Input data section start

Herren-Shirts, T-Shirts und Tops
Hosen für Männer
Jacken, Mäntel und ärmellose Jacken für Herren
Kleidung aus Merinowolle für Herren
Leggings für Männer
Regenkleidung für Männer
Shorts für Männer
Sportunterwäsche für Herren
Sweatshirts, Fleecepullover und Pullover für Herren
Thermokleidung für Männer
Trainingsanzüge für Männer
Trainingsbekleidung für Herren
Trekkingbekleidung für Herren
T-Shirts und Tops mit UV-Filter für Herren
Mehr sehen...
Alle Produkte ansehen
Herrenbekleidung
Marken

Input data section end

■ Required work
In full and without alteration, write out each record.

■ Exercise result
Herren-Shirts, T-Shirts und Tops
Hosen für Männer
Jacken, Mäntel und ärmellose Jacken für Herren
Kleidung aus Merinowolle für Herren
Leggings für Männer
Regenkleidung für Männer
Shorts für Männer
Sportunterwäsche für Herren
Sweatshirts, Fleecepullover und Pullover für Herren
Thermokleidung für Männer
Trainingsanzüge für Männer
Trainingsbekleidung für Herren
Trekkingbekleidung für Herren
T-Shirts und Tops mit UV-Filter für Herren
Mehr sehen...
Alle Produkte ansehen
Herrenbekleidung
Marken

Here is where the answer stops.